As of 2001 the Leipzig Jewish Community http://www.irg-leipzig.de/ still held the community records; USHMM received copies of documents for the years 1933-1950 then.
Megan Lewis
Megan Lewis Reference Librarian 202.314.7860 NOTE: I am teleworking until further notice.
National Institute for Holocaust Documentation United States Holocaust Memorial Museum
NEVER AGAIN: WHAT YOU DO MATTERS Support the Campaign for the United States Holocaust Memorial Museum |
|
Judith Diamond
Are there immigration records to Berlin. My grandfather - Leo Lechner moved from Kolomyya about 1895. I used Addressbooks to track him in Berlin.

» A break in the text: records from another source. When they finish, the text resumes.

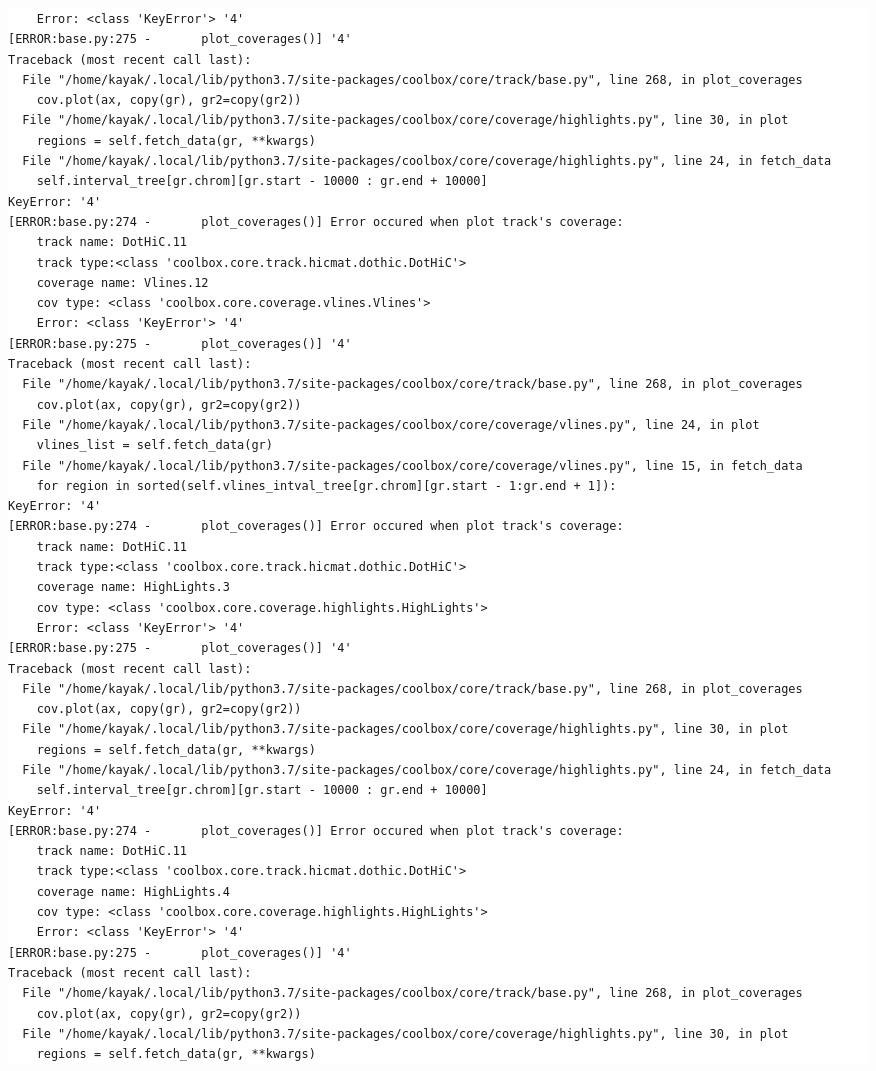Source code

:     	Error: <class 'KeyError'> '4'
    [ERROR:base.py:275 -       plot_coverages()] '4'
    Traceback (most recent call last):
      File "/home/kayak/.local/lib/python3.7/site-packages/coolbox/core/track/base.py", line 268, in plot_coverages
        cov.plot(ax, copy(gr), gr2=copy(gr2))
      File "/home/kayak/.local/lib/python3.7/site-packages/coolbox/core/coverage/highlights.py", line 30, in plot
        regions = self.fetch_data(gr, **kwargs)
      File "/home/kayak/.local/lib/python3.7/site-packages/coolbox/core/coverage/highlights.py", line 24, in fetch_data
        self.interval_tree[gr.chrom][gr.start - 10000 : gr.end + 10000]
    KeyError: '4'
    [ERROR:base.py:274 -       plot_coverages()] Error occured when plot track's coverage:
    	track name: DotHiC.11
    	track type:<class 'coolbox.core.track.hicmat.dothic.DotHiC'>
    	coverage name: Vlines.12
    	cov type: <class 'coolbox.core.coverage.vlines.Vlines'>
    	Error: <class 'KeyError'> '4'
    [ERROR:base.py:275 -       plot_coverages()] '4'
    Traceback (most recent call last):
      File "/home/kayak/.local/lib/python3.7/site-packages/coolbox/core/track/base.py", line 268, in plot_coverages
        cov.plot(ax, copy(gr), gr2=copy(gr2))
      File "/home/kayak/.local/lib/python3.7/site-packages/coolbox/core/coverage/vlines.py", line 24, in plot
        vlines_list = self.fetch_data(gr)
      File "/home/kayak/.local/lib/python3.7/site-packages/coolbox/core/coverage/vlines.py", line 15, in fetch_data
        for region in sorted(self.vlines_intval_tree[gr.chrom][gr.start - 1:gr.end + 1]):
    KeyError: '4'
    [ERROR:base.py:274 -       plot_coverages()] Error occured when plot track's coverage:
    	track name: DotHiC.11
    	track type:<class 'coolbox.core.track.hicmat.dothic.DotHiC'>
    	coverage name: HighLights.3
    	cov type: <class 'coolbox.core.coverage.highlights.HighLights'>
    	Error: <class 'KeyError'> '4'
    [ERROR:base.py:275 -       plot_coverages()] '4'
    Traceback (most recent call last):
      File "/home/kayak/.local/lib/python3.7/site-packages/coolbox/core/track/base.py", line 268, in plot_coverages
        cov.plot(ax, copy(gr), gr2=copy(gr2))
      File "/home/kayak/.local/lib/python3.7/site-packages/coolbox/core/coverage/highlights.py", line 30, in plot
        regions = self.fetch_data(gr, **kwargs)
      File "/home/kayak/.local/lib/python3.7/site-packages/coolbox/core/coverage/highlights.py", line 24, in fetch_data
        self.interval_tree[gr.chrom][gr.start - 10000 : gr.end + 10000]
    KeyError: '4'
    [ERROR:base.py:274 -       plot_coverages()] Error occured when plot track's coverage:
    	track name: DotHiC.11
    	track type:<class 'coolbox.core.track.hicmat.dothic.DotHiC'>
    	coverage name: HighLights.4
    	cov type: <class 'coolbox.core.coverage.highlights.HighLights'>
    	Error: <class 'KeyError'> '4'
    [ERROR:base.py:275 -       plot_coverages()] '4'
    Traceback (most recent call last):
      File "/home/kayak/.local/lib/python3.7/site-packages/coolbox/core/track/base.py", line 268, in plot_coverages
        cov.plot(ax, copy(gr), gr2=copy(gr2))
      File "/home/kayak/.local/lib/python3.7/site-packages/coolbox/core/coverage/highlights.py", line 30, in plot
        regions = self.fetch_data(gr, **kwargs)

Judith Diamond, London,UK LECHNER Czernowitz, RATH Kolomyya, HOLZER & HOROWITZ Krakow |
|
I know for a fact that Vienna has books in which it recorded people entering and exiting the city.

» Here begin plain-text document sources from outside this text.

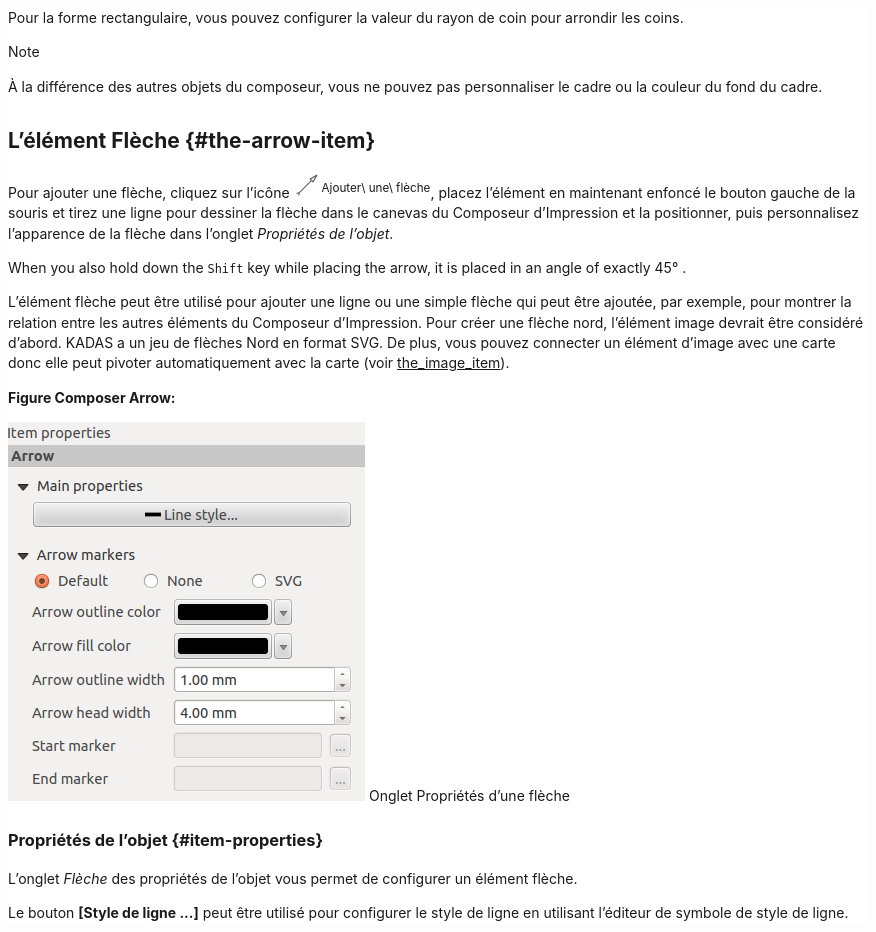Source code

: Pour la forme rectangulaire, vous pouvez configurer la valeur du rayon de coin pour arrondir les coins.

Note

À la différence des autres objets du composeur, vous ne pouvez pas personnaliser le cadre ou la couleur du fond du cadre.

## L’élément Flèche {#the-arrow-item}

Pour ajouter une flèche, cliquez sur l’icône <a href="../../images/mActionAddArrow.png" class="reference internal"><img src="../../images/mActionAddArrow.png" alt="mActionAddArrow" /></a> <sup>Ajouter\\ une\\ flèche</sup>, placez l’élément en maintenant enfoncé le bouton gauche de la souris et tirez une ligne pour dessiner la flèche dans le canevas du Composeur d’Impression et la positionner, puis personnalisez l’apparence de la flèche dans l’onglet *Propriétés de l’objet*.

When you also hold down the `Shift` key while placing the arrow, it is placed in an angle of exactly 45° .

L’élément flèche peut être utilisé pour ajouter une ligne ou une simple flèche qui peut être ajoutée, par exemple, pour montrer la relation entre les autres éléments du Composeur d’Impression. Pour créer une flèche nord, l’élément image devrait être considéré d’abord. KADAS a un jeu de flèches Nord en format SVG. De plus, vous pouvez connecter un élément d’image avec une carte donc elle peut pivoter automatiquement avec la carte (voir <a href="#the-image-item" class="reference internal">the_image_item</a>).

**Figure Composer Arrow:**

![](../../images/print_composer_arrow.png)
Onglet Propriétés d’une flèche 

### Propriétés de l’objet {#item-properties}

L’onglet *Flèche* des propriétés de l’objet vous permet de configurer un élément flèche.

Le bouton **\[Style de ligne ...\]** peut être utilisé pour configurer le style de ligne en utilisant l’éditeur de symbole de style de ligne.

These books are available in the city archive. Daniella Alyagon Researching: ALYAGON (Israel), SHOCHETMAN (Kishinev / Letychev / Derazhnya), AGINSKY (Kishinev / Minsk), FAJNZYLBER (Siennica, Poland / Warsaw, Poland), JELEN (Minsk Mazowiecki, Poland), KIEJZMAN (Garwolin, Poland), SLIWKA (Garwolin, Poland), MANDELBAUM (Janowiec, Poland / Zwolen, Poland / Kozienice, Poland), CUKIER (Janowiec, Poland), RECHTANT (Kozienice, Poland), FALENBOGEN (Lublin, Poland), ROTENSTREICH (Galicia), SELINGER (Galicia), BITTER (Galicia / Bukowina), HISLER (Galicia / Bukowina ), EIFERMAN (Galicia / Bukowina), FROSTIG (Zolkiew, Galicia / Lviv, Galicia), GRANZBAUER (Zolkiew, Galicia), HERMAN (Zolkiew, Galicia), MESSER (Lviv, Galicia / Vienna, Austria), PROJEKT (Lviv, Galicia), STIERER (Lviv, Galicia), ALTMAN (Lviv, Galicia), FRIEDELS (Lviv, Galicia) |
|
Veronica Zundel
I'm interested too, as my mother's birth parents fled from Drohobych in the early months of the First World War, when the Cossacks invaded the city. They got separated on the journey, and my grandmother arrived in Vienna alone with four children and pregnant with my mother. As she had no means of subsistence without her husband, the older children were put in the Jewish orphanage and my mother, born in Vienna, was fostered and later adopted. My biological grandparents were Etie Horoschowska and Benzion Weber; it is possible that their eldest son Josef Jakob emigrated to Palestine in 1927 along with one of his sisters (probably Chaje Sara) so there may be descendants in Israel, who would be my first cousins - would be interested to know how I would find out about this.